In the copy, keep every record exact and leave out all images.

____ DATA TO PROCESS

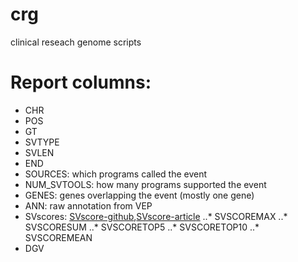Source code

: # crg
clinical reseach genome scripts

# Report columns:
- CHR
- POS
- GT
- SVTYPE
- SVLEN
- END
- SOURCES: which programs called the event
- NUM_SVTOOLS: how many programs supported the event
- GENES: genes overlapping the event (mostly one gene)
- ANN: raw annotation from VEP
- SVscores: [SVscore-github](https://github.com/lganel/SVScore),[SVscore-article](https://academic.oup.com/bioinformatics/article/33/7/1083/2748212)
..* SVSCOREMAX
..* SVSCORESUM
..* SVSCORETOP5
..* SVSCORETOP10
..* SVSCOREMEAN
- DGV
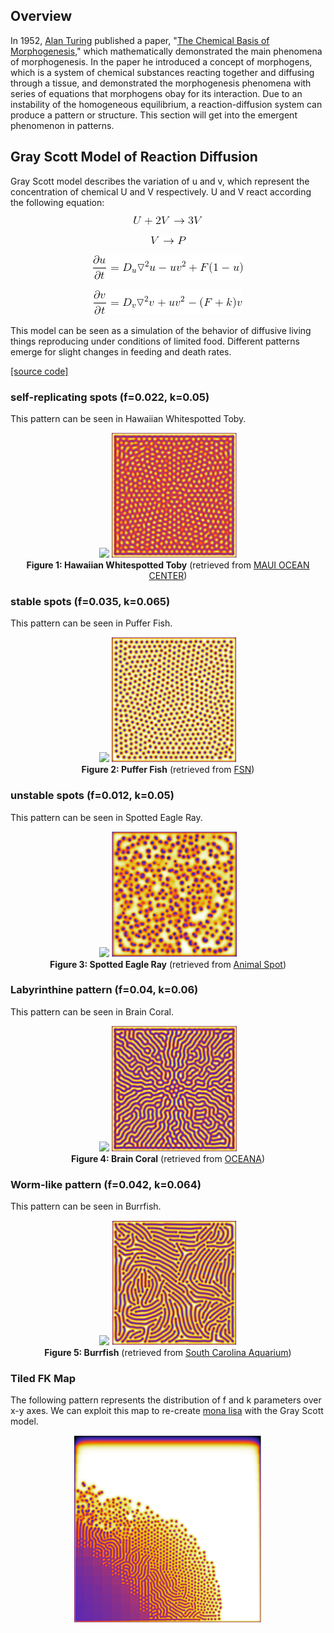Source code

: ## Overview

In 1952, [Alan Turing](https://en.wikipedia.org/wiki/Alan_Turing) published a paper, "[The Chemical Basis of Morphogenesis](http://www.dna.caltech.edu/courses/cs191/paperscs191/turing.pdf)," which mathematically demonstrated the main phenomena of morphogenesis. In the paper he introduced a concept of morphogens, which is a system of chemical substances reacting together and diffusing through a tissue, and demonstrated the morphogenesis phenomena with series of equations that morphogens obay for its interaction. Due to an instability of the homogeneous equilibrium, a reaction-diffusion system can produce a pattern or structure. This section will get into the emergent phenomenon in patterns.

## Gray Scott Model of Reaction Diffusion

Gray Scott model describes the variation of u and v, which represent the concentration of chemical U and V respectively. U and V react according the following equation:

<p align="center">
  <img src="/assets/u2v.gif" />
</p>
<p align="center">
  <img src="/assets/v2p.gif" />
</p>
<p align="center">
  <img src="/assets/du.gif" />
</p>
<p align="center">
  <img src="/assets/dv.gif" />
</p>

This model can be seen as a simulation of the behavior of diffusive living things reproducing under conditions of limited food. Different patterns emerge for slight changes in feeding and death rates.

[[source code]](/patterns/gray_scott.py)

### self-replicating spots (f=0.022, k=0.05)
This pattern can be seen in Hawaiian Whitespotted Toby.
<p align="center">
  <img src="https://mauioceancenter.com/wp-content/uploads/2017/09/White-Spotted-Toby-web-1-768x512.jpg" height="200"/>
  <img src="/assets/self_replacing_spots.png" height="200"/>
  <br>
  <b> Figure 1: Hawaiian Whitespotted Toby</b> (retrieved from <a href="https://mauioceancenter.com">MAUI OCEAN CENTER</a>)
</p>

### stable spots (f=0.035, k=0.065)
This pattern can be seen in Puffer Fish.
<p align="center">
  <img src="https://foodsafetynewsfullservice.marlersites.com/files/2014/01/puffer-fish-406-2.jpg" height="200"/>
  <img src="/assets/stable_spots.png" width="200"/>
  <br>
  <b> Figure 2: Puffer Fish</b> (retrieved from <a href="https://foodsafetynewsfullservice.marlersites.com">FSN</a>)
</p>

### unstable spots (f=0.012, k=0.05)
This pattern can be seen in Spotted Eagle Ray.
<p align="center">
  <img src="http://www.animalspot.net/wp-content/uploads/2012/01/Spotted-eagle-ray-Photos.jpg" height="200"/>
  <img src="/assets/unstable_spots.png" width="200"/>
  <br>
  <b> Figure 3: Spotted Eagle Ray</b> (retrieved from <a href="http://www.animalspot.net">Animal Spot</a>)
</p>

### Labyrinthine pattern (f=0.04, k=0.06)
This pattern can be seen in Brain Coral.
<p align="center">
  <img src="https://oceana.org/sites/default/files/styles/lightbox/public/shutterstock_260309279.jpg" height="200"/>
  <img src="/assets/labyrinthine_pattern.png" width="200"/>
  <br>
  <b> Figure 4: Brain Coral</b> (retrieved from <a href="https://oceana.org">OCEANA</a>)
</p>

### Worm-like pattern (f=0.042, k=0.064)
This pattern can be seen in Burrfish.
<p align="center">
  <img src="https://scaquarium.org/wp-content/uploads/2015/11/sc-aquarium-burrfish-animal-spec-sheet.jpg" height="200"/>
  <img src="/assets/worm_like_pattern.png" width="200"/>
  <br>
  <b> Figure 5: Burrfish</b> (retrieved from <a href="https://scaquarium.org">South Carolina Aquarium</a>)
</p>

### Tiled FK Map
The following pattern represents the distribution of f and k parameters over x-y axes. We can exploit this map to re-create [mona lisa](https://github.com/Kashu7100/ComputationalArt/blob/master/assets/gray_scott_monalisa.png) with the Gray Scott model.

<p align="center">
  <img src="/assets/fk_map.png" width="300"/>
</p>

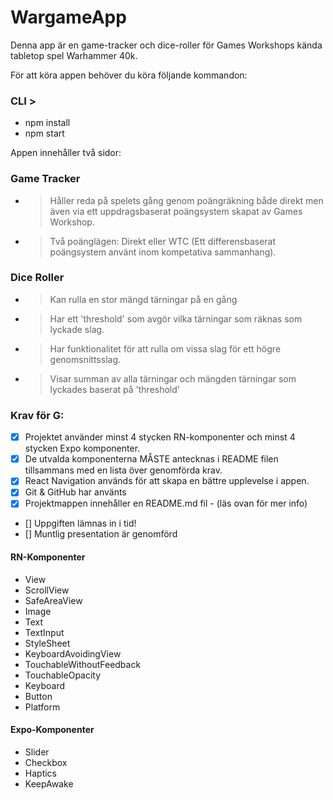 # WargameApp

Denna app är en game-tracker och dice-roller för Games Workshops kända tabletop spel Warhammer 40k.

För att köra appen behöver du köra följande kommandon:

### CLI >

-   npm install
-   npm start

Appen innehåller två sidor:

### Game Tracker

-   > Håller reda på spelets gång genom poängräkning både direkt men även via ett uppdragsbaserat poängsystem skapat av Games Workshop.
-   > Två poänglägen: Direkt eller WTC (Ett differensbaserat poängsystem använt inom kompetativa sammanhang).

### Dice Roller

-   > Kan rulla en stor mängd tärningar på en gång
-   > Har ett 'threshold' som avgör vilka tärningar som räknas som lyckade slag.
-   > Har funktionalitet för att rulla om vissa slag för ett högre genomsnittsslag.
-   > Visar summan av alla tärningar och mängden tärningar som lyckades baserat på 'threshold'

### Krav för G:

-   [x] Projektet använder minst 4 stycken RN-komponenter och minst 4 stycken Expo komponenter.
-   [x] De utvalda komponenterna MÅSTE antecknas i README filen tillsammans med en lista över genomförda krav.
-   [x] React Navigation används för att skapa en bättre upplevelse i appen.
-   [x] Git & GitHub har använts
-   [x] Projektmappen innehåller en README.md fil - (läs ovan för mer info)
-   [] Uppgiften lämnas in i tid!
-   [] Muntlig presentation är genomförd

#### RN-Komponenter

-   View
-   ScrollView
-   SafeAreaView
-   Image
-   Text
-   TextInput
-   StyleSheet
-   KeyboardAvoidingView
-   TouchableWithoutFeedback
-   TouchableOpacity
-   Keyboard
-   Button
-   Platform

#### Expo-Komponenter

-   Slider
-   Checkbox
-   Haptics
-   KeepAwake
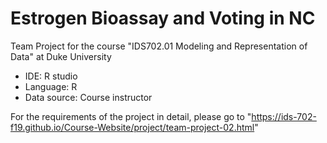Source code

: # Estrogen Bioassay and Voting in NC

Team Project for the course "IDS702.01 Modeling and Representation of Data" at Duke University

- IDE: R studio
- Language: R
- Data source: Course instructor

For the requirements of the project in detail, please go to "https://ids-702-f19.github.io/Course-Website/project/team-project-02.html"
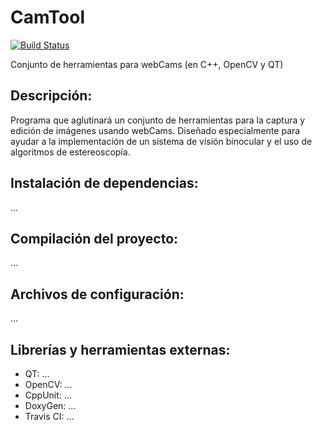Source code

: CamTool
=======
[![Build Status](https://travis-ci.org/wyllman/CamTool.svg?branch=master)](https://travis-ci.org/wyllman/CamTool)

Conjunto de herramientas para webCams (en C++, OpenCV y QT)

Descripción:
------------
Programa que aglutinará un conjunto de herramientas para la captura y edición de imágenes usando webCams.
Diseñado especialmente para ayudar a la implementación de un sistema de visión binocular y el uso de
algoritmos de estereoscopía.

Instalación de dependencias:
----------------------------
...

Compilación del proyecto:
-------------------------
...

Archivos de configuración:
--------------------------
...

Librerías y herramientas externas:
---------------------------------
- QT: ...
- OpenCV: ...
- CppUnit: ...
- DoxyGen: ...
- Travis CI: ...

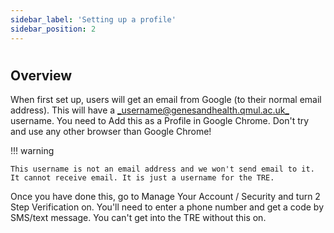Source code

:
 ```yaml
---
sidebar_label: 'Setting up a profile'
sidebar_position: 2
---
```


# 

## **Overview**

When first set up, users will get an email from Google (to their normal email address). This will have a [_username@genesandhealth.qmul.ac.uk_](mailto:username@genesandhealth.qmul.ac.uk) username. You need to Add this as a Profile in Google Chrome. Don't try and use any other browser than Google Chrome! 

!!! warning

    This username is not an email address and we won't send email to it. It cannot receive email. It is just a username for the TRE.

Once you have done this, go to Manage Your Account / Security and turn 2 Step Verification on. You'll need to enter a phone number and get a code by SMS/text message. You can't get into the TRE without this on.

________

RESULT OF THIS TASK
Source code

: # crg
clinical reseach genome scripts

# Report columns:
- CHR
- POS
- GT
- SVTYPE
- SVLEN
- END
- SOURCES: which programs called the event
- NUM_SVTOOLS: how many programs supported the event
- GENES: genes overlapping the event (mostly one gene)
- ANN: raw annotation from VEP
- SVscores: [SVscore-github](https://github.com/lganel/SVScore),[SVscore-article](https://academic.oup.com/bioinformatics/article/33/7/1083/2748212)
..* SVSCOREMAX
..* SVSCORESUM
..* SVSCORETOP5
..* SVSCORETOP10
..* SVSCOREMEAN
- DGV
Source code

: ## Overview

In 1952, [Alan Turing](https://en.wikipedia.org/wiki/Alan_Turing) published a paper, "[The Chemical Basis of Morphogenesis](http://www.dna.caltech.edu/courses/cs191/paperscs191/turing.pdf)," which mathematically demonstrated the main phenomena of morphogenesis. In the paper he introduced a concept of morphogens, which is a system of chemical substances reacting together and diffusing through a tissue, and demonstrated the morphogenesis phenomena with series of equations that morphogens obay for its interaction. Due to an instability of the homogeneous equilibrium, a reaction-diffusion system can produce a pattern or structure. This section will get into the emergent phenomenon in patterns.

## Gray Scott Model of Reaction Diffusion

Gray Scott model describes the variation of u and v, which represent the concentration of chemical U and V respectively. U and V react according the following equation:

<p align="center">
  <img src="/assets/u2v.gif" />
</p>
<p align="center">
  <img src="/assets/v2p.gif" />
</p>
<p align="center">
  <img src="/assets/du.gif" />
</p>
<p align="center">
  <img src="/assets/dv.gif" />
</p>

This model can be seen as a simulation of the behavior of diffusive living things reproducing under conditions of limited food. Different patterns emerge for slight changes in feeding and death rates.

[[source code]](/patterns/gray_scott.py)

### self-replicating spots (f=0.022, k=0.05)
This pattern can be seen in Hawaiian Whitespotted Toby.
<p align="center">
  <img src="https://mauioceancenter.com/wp-content/uploads/2017/09/White-Spotted-Toby-web-1-768x512.jpg" height="200"/>
  <img src="/assets/self_replacing_spots.png" height="200"/>
  <br>
  <b> Figure 1: Hawaiian Whitespotted Toby</b> (retrieved from <a href="https://mauioceancenter.com">MAUI OCEAN CENTER</a>)
</p>

### stable spots (f=0.035, k=0.065)
This pattern can be seen in Puffer Fish.
<p align="center">
  <img src="https://foodsafetynewsfullservice.marlersites.com/files/2014/01/puffer-fish-406-2.jpg" height="200"/>
  <img src="/assets/stable_spots.png" width="200"/>
  <br>
  <b> Figure 2: Puffer Fish</b> (retrieved from <a href="https://foodsafetynewsfullservice.marlersites.com">FSN</a>)
</p>

### unstable spots (f=0.012, k=0.05)
This pattern can be seen in Spotted Eagle Ray.
<p align="center">
  <img src="http://www.animalspot.net/wp-content/uploads/2012/01/Spotted-eagle-ray-Photos.jpg" height="200"/>
  <img src="/assets/unstable_spots.png" width="200"/>
  <br>
  <b> Figure 3: Spotted Eagle Ray</b> (retrieved from <a href="http://www.animalspot.net">Animal Spot</a>)
</p>

### Labyrinthine pattern (f=0.04, k=0.06)
This pattern can be seen in Brain Coral.
<p align="center">
  <img src="https://oceana.org/sites/default/files/styles/lightbox/public/shutterstock_260309279.jpg" height="200"/>
  <img src="/assets/labyrinthine_pattern.png" width="200"/>
  <br>
  <b> Figure 4: Brain Coral</b> (retrieved from <a href="https://oceana.org">OCEANA</a>)
</p>

### Worm-like pattern (f=0.042, k=0.064)
This pattern can be seen in Burrfish.
<p align="center">
  <img src="https://scaquarium.org/wp-content/uploads/2015/11/sc-aquarium-burrfish-animal-spec-sheet.jpg" height="200"/>
  <img src="/assets/worm_like_pattern.png" width="200"/>
  <br>
  <b> Figure 5: Burrfish</b> (retrieved from <a href="https://scaquarium.org">South Carolina Aquarium</a>)
</p>

### Tiled FK Map
The following pattern represents the distribution of f and k parameters over x-y axes. We can exploit this map to re-create [mona lisa](https://github.com/Kashu7100/ComputationalArt/blob/master/assets/gray_scott_monalisa.png) with the Gray Scott model.

<p align="center">
  <img src="/assets/fk_map.png" width="300"/>
</p>

 # WargameApp

Denna app är en game-tracker och dice-roller för Games Workshops kända tabletop spel Warhammer 40k.

För att köra appen behöver du köra följande kommandon:

### CLI >

-   npm install
-   npm start

Appen innehåller två sidor:

### Game Tracker

-   > Håller reda på spelets gång genom poängräkning både direkt men även via ett uppdragsbaserat poängsystem skapat av Games Workshop.
-   > Två poänglägen: Direkt eller WTC (Ett differensbaserat poängsystem använt inom kompetativa sammanhang).

### Dice Roller

-   > Kan rulla en stor mängd tärningar på en gång
-   > Har ett 'threshold' som avgör vilka tärningar som räknas som lyckade slag.
-   > Har funktionalitet för att rulla om vissa slag för ett högre genomsnittsslag.
-   > Visar summan av alla tärningar och mängden tärningar som lyckades baserat på 'threshold'

### Krav för G:

-   [x] Projektet använder minst 4 stycken RN-komponenter och minst 4 stycken Expo komponenter.
-   [x] De utvalda komponenterna MÅSTE antecknas i README filen tillsammans med en lista över genomförda krav.
-   [x] React Navigation används för att skapa en bättre upplevelse i appen.
-   [x] Git & GitHub har använts
-   [x] Projektmappen innehåller en README.md fil - (läs ovan för mer info)
-   [] Uppgiften lämnas in i tid!
-   [] Muntlig presentation är genomförd

#### RN-Komponenter

-   View
-   ScrollView
-   SafeAreaView
-   Image
-   Text
-   TextInput
-   StyleSheet
-   KeyboardAvoidingView
-   TouchableWithoutFeedback
-   TouchableOpacity
-   Keyboard
-   Button
-   Platform

#### Expo-Komponenter

-   Slider
-   Checkbox
-   Haptics
-   KeepAwake
Source code

: # Estrogen Bioassay and Voting in NC

Team Project for the course "IDS702.01 Modeling and Representation of Data" at Duke University

- IDE: R studio
- Language: R
- Data source: Course instructor

For the requirements of the project in detail, please go to "https://ids-702-f19.github.io/Course-Website/project/team-project-02.html"
Source code

: CamTool
=======
[![Build Status](https://travis-ci.org/wyllman/CamTool.svg?branch=master)](https://travis-ci.org/wyllman/CamTool)

Conjunto de herramientas para webCams (en C++, OpenCV y QT)

Descripción:
------------
Programa que aglutinará un conjunto de herramientas para la captura y edición de imágenes usando webCams.
Diseñado especialmente para ayudar a la implementación de un sistema de visión binocular y el uso de
algoritmos de estereoscopía.

Instalación de dependencias:
----------------------------
...

Compilación del proyecto:
-------------------------
...

Archivos de configuración:
--------------------------
...

Librerías y herramientas externas:
---------------------------------
- QT: ...
- OpenCV: ...
- CppUnit: ...
- DoxyGen: ...
- Travis CI: ...

Source code

:
 ```yaml
---
sidebar_label: 'Setting up a profile'
sidebar_position: 2
---
```


# 

## **Overview**

When first set up, users will get an email from Google (to their normal email address). This will have a [_username@genesandhealth.qmul.ac.uk_](mailto:username@genesandhealth.qmul.ac.uk) username. You need to Add this as a Profile in Google Chrome. Don't try and use any other browser than Google Chrome! 

!!! warning

    This username is not an email address and we won't send email to it. It cannot receive email. It is just a username for the TRE.

Once you have done this, go to Manage Your Account / Security and turn 2 Step Verification on. You'll need to enter a phone number and get a code by SMS/text message. You can't get into the TRE without this on.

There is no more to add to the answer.